WORKING DATA: Begin

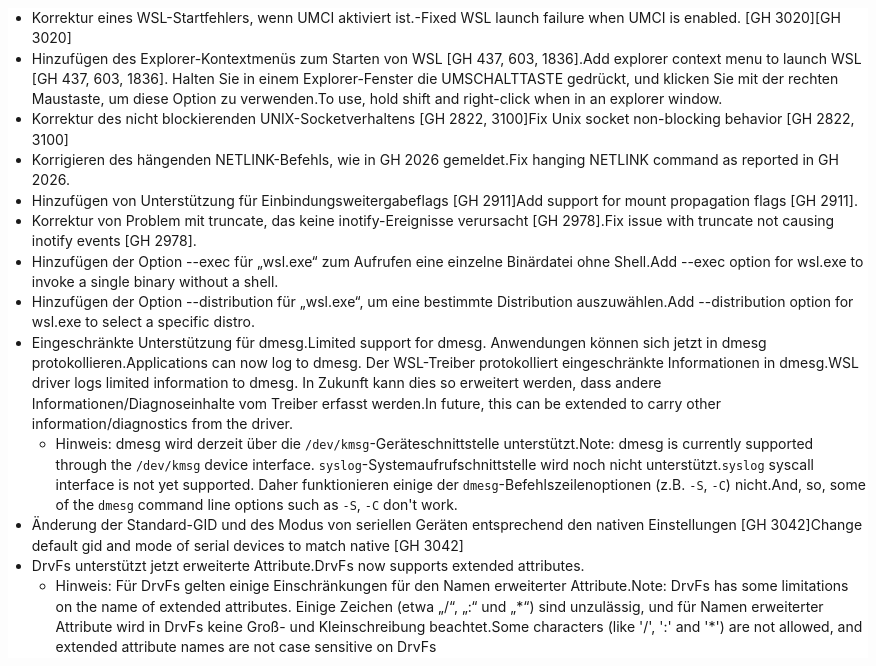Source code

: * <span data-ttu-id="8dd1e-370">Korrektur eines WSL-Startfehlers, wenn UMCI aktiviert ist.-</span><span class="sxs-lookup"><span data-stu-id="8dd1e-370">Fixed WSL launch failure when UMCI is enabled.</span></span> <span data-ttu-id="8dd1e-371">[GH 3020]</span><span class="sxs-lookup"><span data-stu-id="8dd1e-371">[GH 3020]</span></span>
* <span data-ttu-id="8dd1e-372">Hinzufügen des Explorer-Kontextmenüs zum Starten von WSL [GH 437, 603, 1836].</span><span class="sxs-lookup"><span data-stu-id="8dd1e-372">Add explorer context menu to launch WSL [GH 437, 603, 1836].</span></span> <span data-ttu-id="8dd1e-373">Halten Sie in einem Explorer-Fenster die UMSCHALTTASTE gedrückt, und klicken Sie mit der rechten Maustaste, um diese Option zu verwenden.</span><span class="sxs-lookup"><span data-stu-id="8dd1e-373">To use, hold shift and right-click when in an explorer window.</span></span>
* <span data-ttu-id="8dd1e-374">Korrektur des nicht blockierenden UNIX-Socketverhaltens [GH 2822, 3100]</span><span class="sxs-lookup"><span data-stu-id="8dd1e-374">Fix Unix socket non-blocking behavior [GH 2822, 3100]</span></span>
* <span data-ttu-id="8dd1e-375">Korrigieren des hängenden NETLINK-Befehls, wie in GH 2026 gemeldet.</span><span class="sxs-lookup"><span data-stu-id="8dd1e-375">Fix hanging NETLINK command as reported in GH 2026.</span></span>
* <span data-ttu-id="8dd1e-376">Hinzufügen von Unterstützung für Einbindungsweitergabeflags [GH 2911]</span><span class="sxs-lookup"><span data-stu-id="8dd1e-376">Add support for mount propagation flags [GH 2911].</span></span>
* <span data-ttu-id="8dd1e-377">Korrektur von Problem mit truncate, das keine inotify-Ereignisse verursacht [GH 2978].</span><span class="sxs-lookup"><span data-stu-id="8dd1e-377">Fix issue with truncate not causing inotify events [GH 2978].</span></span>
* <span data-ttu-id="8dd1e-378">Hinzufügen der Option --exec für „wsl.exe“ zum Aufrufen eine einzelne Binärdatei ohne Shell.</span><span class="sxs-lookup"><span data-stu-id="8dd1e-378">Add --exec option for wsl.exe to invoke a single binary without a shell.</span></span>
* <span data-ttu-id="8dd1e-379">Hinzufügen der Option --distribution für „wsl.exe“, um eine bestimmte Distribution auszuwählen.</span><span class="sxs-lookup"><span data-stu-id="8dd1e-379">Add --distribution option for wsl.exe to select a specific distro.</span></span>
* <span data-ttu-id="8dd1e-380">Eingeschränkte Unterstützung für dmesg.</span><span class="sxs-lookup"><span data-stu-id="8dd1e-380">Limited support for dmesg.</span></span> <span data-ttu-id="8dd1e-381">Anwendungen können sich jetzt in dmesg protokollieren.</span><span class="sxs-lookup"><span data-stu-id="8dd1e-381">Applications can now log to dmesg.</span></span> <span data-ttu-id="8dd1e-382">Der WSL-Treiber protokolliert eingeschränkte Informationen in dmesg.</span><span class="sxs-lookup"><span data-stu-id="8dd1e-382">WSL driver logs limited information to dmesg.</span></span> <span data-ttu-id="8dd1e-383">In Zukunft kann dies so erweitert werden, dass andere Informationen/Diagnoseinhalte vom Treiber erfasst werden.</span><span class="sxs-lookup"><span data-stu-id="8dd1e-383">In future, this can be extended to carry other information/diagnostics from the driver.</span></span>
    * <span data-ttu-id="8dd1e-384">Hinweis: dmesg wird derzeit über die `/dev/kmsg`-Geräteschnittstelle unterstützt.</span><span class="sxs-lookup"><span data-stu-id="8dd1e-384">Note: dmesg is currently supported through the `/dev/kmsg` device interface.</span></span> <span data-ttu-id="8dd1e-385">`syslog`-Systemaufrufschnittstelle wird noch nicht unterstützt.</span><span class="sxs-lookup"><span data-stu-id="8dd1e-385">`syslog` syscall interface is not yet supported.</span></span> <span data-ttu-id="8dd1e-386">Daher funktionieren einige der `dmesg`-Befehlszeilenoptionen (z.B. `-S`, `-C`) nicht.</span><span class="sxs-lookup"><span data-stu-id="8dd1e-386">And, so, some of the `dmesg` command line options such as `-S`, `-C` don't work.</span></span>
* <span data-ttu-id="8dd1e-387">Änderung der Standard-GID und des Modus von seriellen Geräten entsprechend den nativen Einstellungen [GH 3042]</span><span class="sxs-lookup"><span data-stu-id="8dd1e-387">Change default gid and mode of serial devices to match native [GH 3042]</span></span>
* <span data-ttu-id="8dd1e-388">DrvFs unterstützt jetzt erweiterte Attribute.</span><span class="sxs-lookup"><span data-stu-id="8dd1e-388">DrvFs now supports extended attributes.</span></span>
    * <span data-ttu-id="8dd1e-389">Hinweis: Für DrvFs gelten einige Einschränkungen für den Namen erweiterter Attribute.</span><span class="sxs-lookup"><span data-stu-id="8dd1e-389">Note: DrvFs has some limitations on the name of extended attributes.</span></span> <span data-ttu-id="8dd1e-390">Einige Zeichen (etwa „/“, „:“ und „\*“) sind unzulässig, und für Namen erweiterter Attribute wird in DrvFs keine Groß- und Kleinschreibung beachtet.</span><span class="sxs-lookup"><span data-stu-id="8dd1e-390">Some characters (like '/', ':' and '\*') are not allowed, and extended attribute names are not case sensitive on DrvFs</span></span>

WORKING DATA: End

ASSIGNMENT: Give the exact lines, and only those, from the line containing "dmesg wird derzeit" through the line containing "supports extended attributes.</span></span>" in the entries above.

RESPONSE TO THIS EXERCISE:
    * <span data-ttu-id="8dd1e-384">Hinweis: dmesg wird derzeit über die `/dev/kmsg`-Geräteschnittstelle unterstützt.</span><span class="sxs-lookup"><span data-stu-id="8dd1e-384">Note: dmesg is currently supported through the `/dev/kmsg` device interface.</span></span> <span data-ttu-id="8dd1e-385">`syslog`-Systemaufrufschnittstelle wird noch nicht unterstützt.</span><span class="sxs-lookup"><span data-stu-id="8dd1e-385">`syslog` syscall interface is not yet supported.</span></span> <span data-ttu-id="8dd1e-386">Daher funktionieren einige der `dmesg`-Befehlszeilenoptionen (z.B. `-S`, `-C`) nicht.</span><span class="sxs-lookup"><span data-stu-id="8dd1e-386">And, so, some of the `dmesg` command line options such as `-S`, `-C` don't work.</span></span>
* <span data-ttu-id="8dd1e-387">Änderung der Standard-GID und des Modus von seriellen Geräten entsprechend den nativen Einstellungen [GH 3042]</span><span class="sxs-lookup"><span data-stu-id="8dd1e-387">Change default gid and mode of serial devices to match native [GH 3042]</span></span>
* <span data-ttu-id="8dd1e-388">DrvFs unterstützt jetzt erweiterte Attribute.</span><span class="sxs-lookup"><span data-stu-id="8dd1e-388">DrvFs now supports extended attributes.</span></span>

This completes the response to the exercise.